Can the EU bind future governments to promises made by previous prime ministers? It’s a Brussels dilemma that goes beyond the difficulties posed by a certain soon to be departing member state, the Financial Times reported. Greece is also becoming a test case for how the EU can wield control in a country that has escaped its leash in one sense. Athens exited nearly a decade of European bailouts last summer. After receiving hundreds of billions of euros in return for painful and swingeing economic reforms, the country is back borrowing on the debt markets.
Almost a million high earners in the UK have been hit by steep increases in their tax bills because thresholds set more than a decade ago do not rise in line with inflation, according to analysis by the Institute for Fiscal Studies. In 2008, the government set a £100,000 income threshold above which the tax-free personal allowance would be gradually withdrawn, creating a band in which people pay 60p of every £1 they earn to the exchequer, the Financial Times reported. The number of affected people has risen rapidly, from 647,000 in 2007-08 to 986,000.
Five years after the European Central Bank broke ground by cutting interest rates below zero, its officials are considering a redesign of the contentious policy as they face up to an economy and banking system that could remain fragile for a lot longer, the Financial Times reported. ECB president Mario Draghi pushed the world’s leading central banks into uncharted territory in 2014 when the eurozone deposit rate — what commercial banks pay to hold money at the ECB — went negative.
The Reserve Bank of India will issue new rules for resolving bad debts after the nation’s top court struck down an earlier directive that tightened rules for stressed asset resolution, Bloomberg News reported. The central bank “will take necessary steps including issuance of a revised circular as may be necessary for expeditious resolution of stressed assets,” RBI Governor Shaktikanta Das told reporters in Mumbai on Thursday.
One of Singapore’s highest-profile corporate debt restructurings was thrown into disarray on Thursday, as embattled water and power company Hyflux Ltd. scrapped a pact with its would-be savior, Bloomberg News reported. The rupture follows disputes in recent weeks with SM Investments Pte, the consortium of Indonesian businessmen that agreed last year to rescue Hyflux in return for a majority stake.

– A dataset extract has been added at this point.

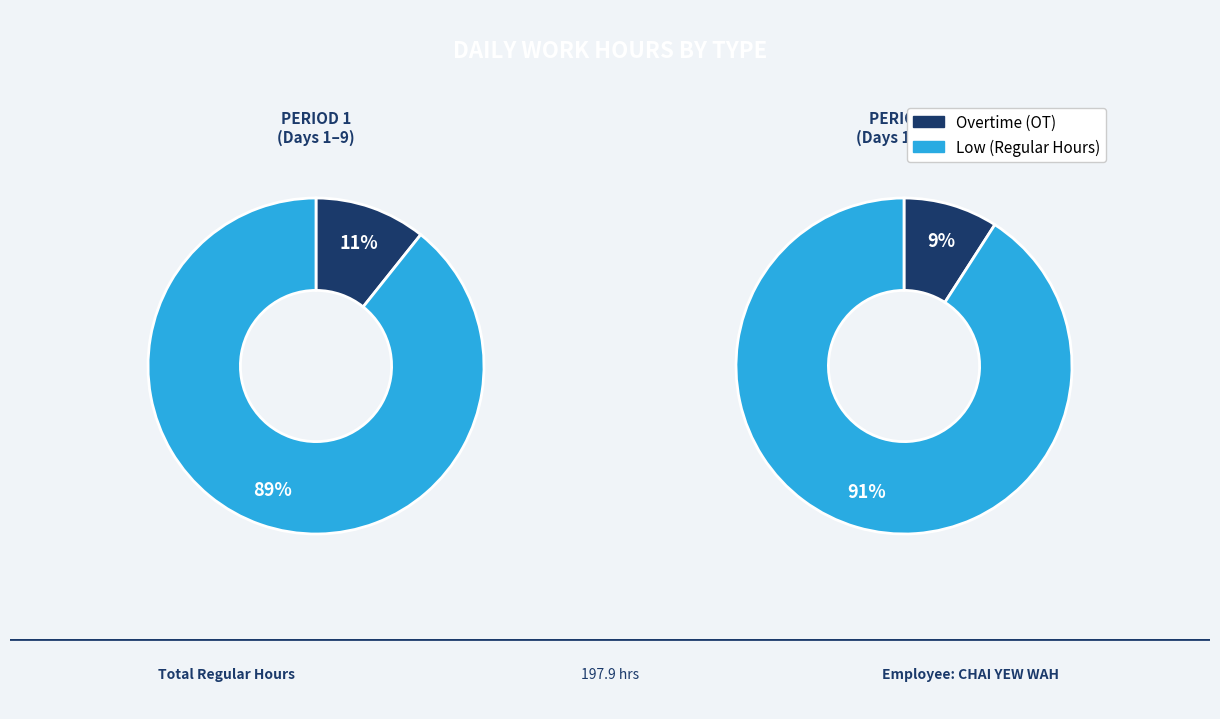

True or false: 26-Tue accounts for 18% of the total.

False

Nomura Holdings Inc. is embarking on yet another sweeping overhaul of its international business, as it cuts $1 billion of costs and fires dozens of employees in its struggling global trading operations, Bloomberg News reported. Japan’s largest securities firm will cull about 150 jobs across the Americas and Europe, the Middle East and Africa on top of reductions in Hong Kong and Singapore as part of the overhaul, people with knowledge of the matter said.
The collapse of budget airline WOW Air last month will dent Iceland’s economic growth this year and cause some losses in the banking system, the country’s central bank said in a Financial Stability report on Thursday. WOW Air, which had 1,000 employees, halted operations and canceled all future flights on March 28 after efforts to raise more funds had failed, Reuters reported. It was the latest budget airline to collapse as the European airline sector grapples with over-capacity and high fuel costs.
Three investors including Italian fashion entrepreneur Renzo Rosso are eyeing a possible bid for luxury label Roberto Cavalli, according to a document filed by the company with a court in Milan as it seeks breathing space from creditors, Reuters reported. The fashion company on Monday filed a request with a bankruptcy court for 120 days of protection from creditors to reach an agreement on its debt and find a new investor, after it struggled to reboot sales and faced a cash crunch.
France’s services sector fell back into contraction in March, according to a closely watched economic survey, as a series of anti-government protests continued to disrupt the economy, the Financial Times reported. The IHS Markit purchasing managers’ index, which gathers data by polling corporate executives, fell to 49.1 in March, down from 50.2 in February and below the 50 mark which separates expansion from contraction. The reading slightly bettered a Reuters poll of economists, which had forecast a figure of 48.7.